→ What the exercise asks
Repeat the data in full and exactly. Leave the pictures out.

(Stored entries)
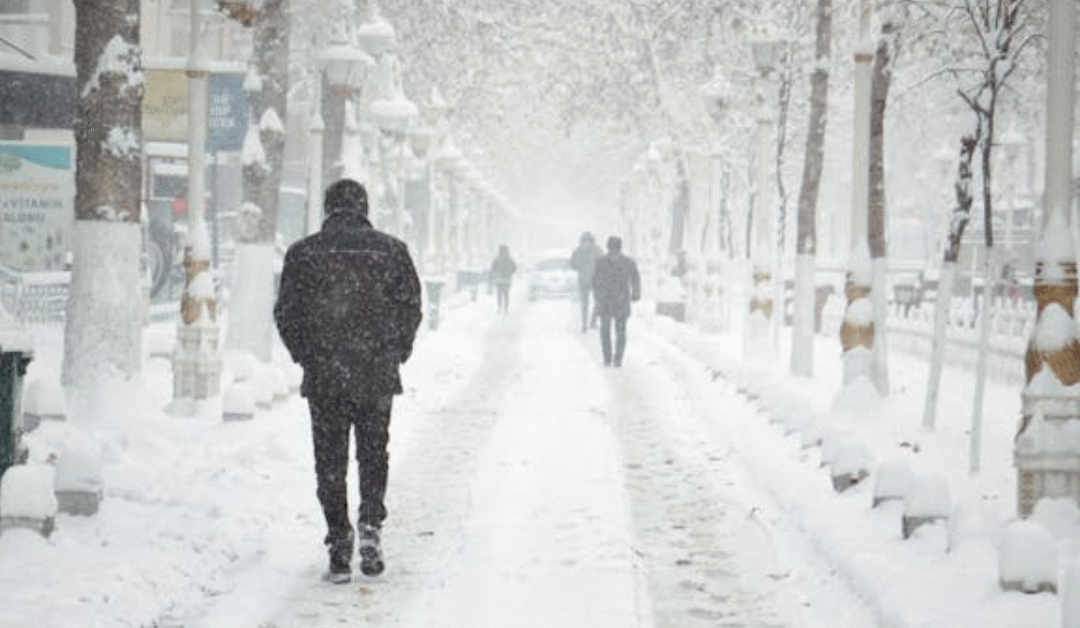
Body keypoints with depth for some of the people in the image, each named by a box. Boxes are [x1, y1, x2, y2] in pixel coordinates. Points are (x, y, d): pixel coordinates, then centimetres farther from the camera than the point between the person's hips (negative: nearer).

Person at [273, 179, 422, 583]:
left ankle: (339, 549, 3)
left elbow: (285, 313, 0)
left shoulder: (303, 253, 1)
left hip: (323, 377, 0)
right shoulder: (391, 250, 1)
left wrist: (305, 356, 12)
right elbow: (411, 308, 1)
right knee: (373, 453, 15)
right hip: (377, 375, 0)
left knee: (330, 461, 6)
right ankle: (370, 523, -5)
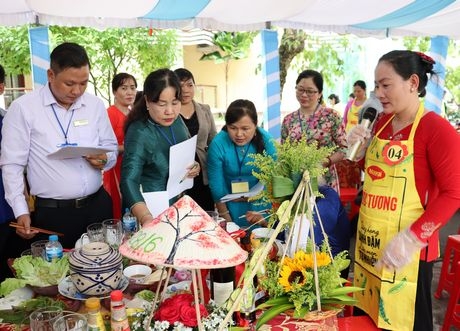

→ Result of the task
Body keypoints with depth for some of the people in the image, each named by a box. Boxes are [x1, y1, x2, y2] in pixel coordinates. Points are (x, y, d): pixel coordinates, then centimetres farther from the camera than the point between the person's hips (negative: nearer).

Person at [273, 179, 422, 583]:
left ankle: (339, 549, 3)
left elbow: (285, 313, 0)
left shoulder: (303, 253, 1)
left hip: (323, 377, 0)
right shoulder: (391, 250, 1)
left wrist: (305, 356, 12)
right elbow: (411, 308, 1)
right knee: (373, 453, 15)
right hip: (377, 375, 0)
left knee: (330, 461, 6)
right ankle: (370, 523, -5)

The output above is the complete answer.